**Data for review:**
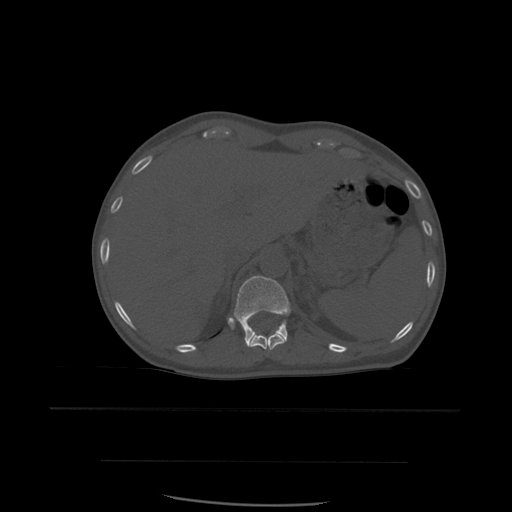
CT including the spine, one axial slice; position 284 of 574 along the scan axis; bone window (W 1800 / L 400 HU); 1.25 mm slice thickness; 512 × 512 image matrix, field of view 392 × 392 mm. Patient age 48 years. From the clinical record (not read from this slice): primary cancer: lung; vertebrae with lytic lesions (as recorded): T11.
Structures marked on this image (semi-automatic segmentation, software-assisted and operator-edited):
- T11 vertebra: bounding box [x1, y1, x2, y2] px = [250, 331, 287, 351]
- T12 vertebra: [233, 276, 291, 347]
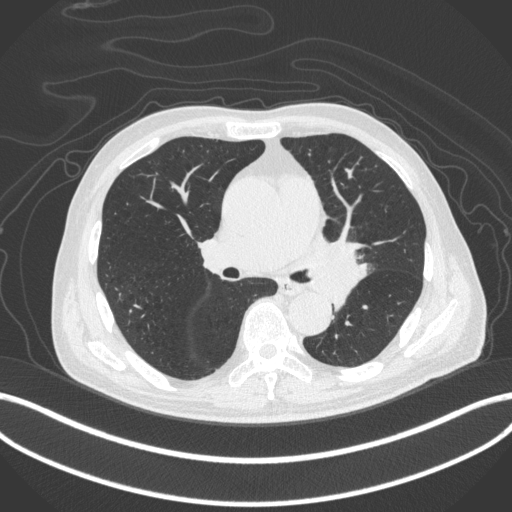
Chest CT, one axial slice; position 249 of 420 along the scan axis; reconstruction kernel B31f; 120 kVp; lung window (W 1500 / L -600 HU); 512 × 512 image matrix. Male patient, age 77 years. From the clinical record (not read from this slice): clinical TNM (as recorded): T3 N1 M0.
Annotated regions visible in this slice (rectangle marked by the reading radiologist):
- lung tumour (recorded histology: adenocarcinoma): bounding box (x1, y1, x2, y2) in pixels: (305, 237, 365, 309)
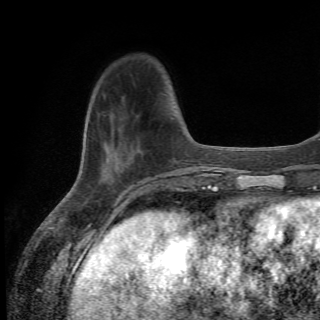
Breast MRI (dynamic contrast-enhanced), one axial slice. Slice 14 of 82 in the series (ordered by position). Cropped to one breast. Dynamic contrast-enhanced series, time point 2 of 6 at this slice position (early post-contrast). 1.5 T. TE 4.2 ms, TR 8.5 ms. 2.2 mm slice thickness. 320 × 320 image matrix, field of view 187 × 187 mm. Female patient.
Structures marked on this image (semi-automatically segmented with operator editing):
- enhancing-tissue mask used for the functional tumour volume (all voxels passing the contrast-enhancement thresholds inside the analysis volume; usually the tumour): bounding box (x1, y1, x2, y2) in pixels: (98, 113, 117, 182)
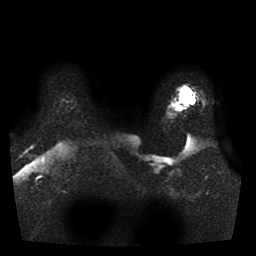
Breast MRI, one axial slice; slice 32 of 41 in the series (ordered by position); diffusion-weighted series; image 2 of 3 stored at this slice position (different b-values; order by instance number); 1.5 T; 5 mm slice thickness; 256 × 256 image matrix, field of view 330 × 330 mm. Female patient.
Structures marked on this image (outlined manually by an expert reader):
- tumour on diffusion-weighted imaging: box from (x=180, y=95) to (x=194, y=108) px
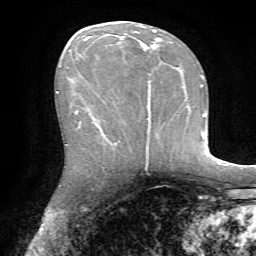
Breast MRI, one axial slice; position 34 of 72 along the scan axis; cropped to one breast; dynamic contrast-enhanced series, time point 2 of 7 at this slice position (early post-contrast); 1.5 T; TE 4.2 ms, TR 8.7 ms; 256 × 256 image matrix. Female patient.
Annotated regions visible in this slice (semi-automatically segmented with operator editing):
- enhancing-tissue mask used for the functional tumour volume (all voxels passing the contrast-enhancement thresholds inside the analysis volume; usually the tumour): bounding box (x1, y1, x2, y2) in pixels: (76, 30, 162, 130)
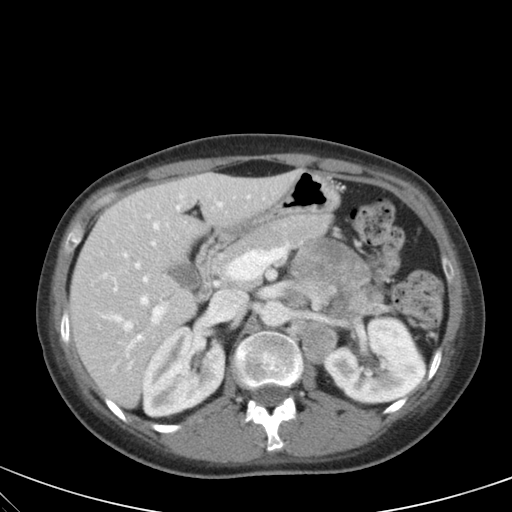
Contrast-enhanced abdominal CT, one axial slice; position 32 of 59 along the scan axis; 120 kVp; intravenous contrast given; soft-tissue window (W 400 / L 40 HU); 4 mm slice thickness; 512 × 512 image matrix, field of view 350 × 350 mm. Female patient, age 28 years. From the clinical record (not read from this slice): diagnosis: adrenocortical carcinoma; tumour side: left adrenal; tumour size at pathology: 7 cm; Ki-67 index: 40 %; stage (as recorded): 4.
Annotated regions visible in this slice (semi-automatically segmented with operator editing):
- mass: bounding box <290,241,382,318> (left, top, right, bottom; pixels)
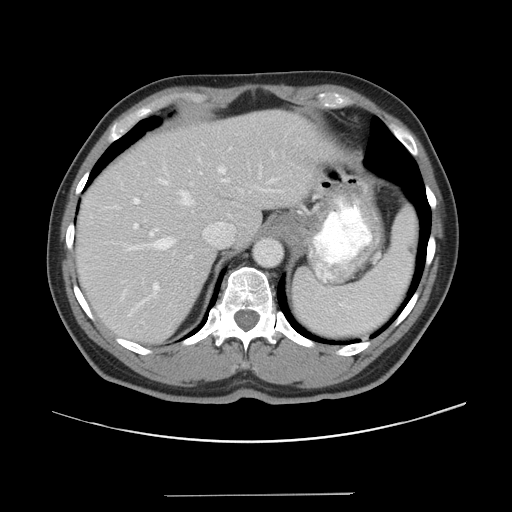
Contrast-enhanced abdominal CT, one axial slice; slice 31 of 43 in the series (ordered by position); intravenous contrast given; soft-tissue window (W 400 / L 40 HU); 512 × 512 image matrix. From the clinical record (not read from this slice): patient: male, age 64 years at operation; diagnosis: colorectal cancer liver metastases, imaged before liver resection; multiple liver metastases: no; largest metastasis: 3.8 cm; disease in both lobes: no.
Structures marked on this image (expert manual segmentation):
- hepatic veins: bounding box <139,168,225,250> (left, top, right, bottom; pixels)
- liver: <77,112,325,342>
- planned liver remnant (the part of the liver to remain after resection): <77,112,325,340>
- portal vein (with intrahepatic branches): <130,149,286,315>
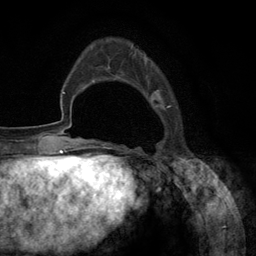
Breast MRI (dynamic contrast-enhanced), one axial slice. Position 31 of 134 along the scan axis. Cropped to one breast. Dynamic contrast-enhanced series, time point 2 of 6 at this slice position (early post-contrast). 3 T. TE 2.8 ms, TR 7.3 ms. 1.2 mm slice thickness. 256 × 256 image matrix, field of view 180 × 180 mm. Female patient.
Annotated regions visible in this slice (semi-automatic segmentation, software-assisted and operator-edited):
- enhancing-tissue mask used for the functional tumour volume (all voxels passing the contrast-enhancement thresholds inside the analysis volume; usually the tumour): box from (x=95, y=45) to (x=171, y=148) px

**What to produce:** Exactly reproduce the run of lines from the start of the listing through the line with "- lung tumour", inclusive; pictures are not copied.

**Answer for this exercise:**
CT including the spine, one axial slice; position 284 of 574 along the scan axis; bone window (W 1800 / L 400 HU); 1.25 mm slice thickness; 512 × 512 image matrix, field of view 392 × 392 mm. Patient age 48 years. From the clinical record (not read from this slice): primary cancer: lung; vertebrae with lytic lesions (as recorded): T11.
Structures marked on this image (semi-automatic segmentation, software-assisted and operator-edited):
- T11 vertebra: bounding box [x1, y1, x2, y2] px = [250, 331, 287, 351]
- T12 vertebra: [233, 276, 291, 347]
Chest CT, one axial slice; position 249 of 420 along the scan axis; reconstruction kernel B31f; 120 kVp; lung window (W 1500 / L -600 HU); 512 × 512 image matrix. Male patient, age 77 years. From the clinical record (not read from this slice): clinical TNM (as recorded): T3 N1 M0.
Annotated regions visible in this slice (rectangle marked by the reading radiologist):
- lung tumour (recorded histology: adenocarcinoma): bounding box (x1, y1, x2, y2) in pixels: (305, 237, 365, 309)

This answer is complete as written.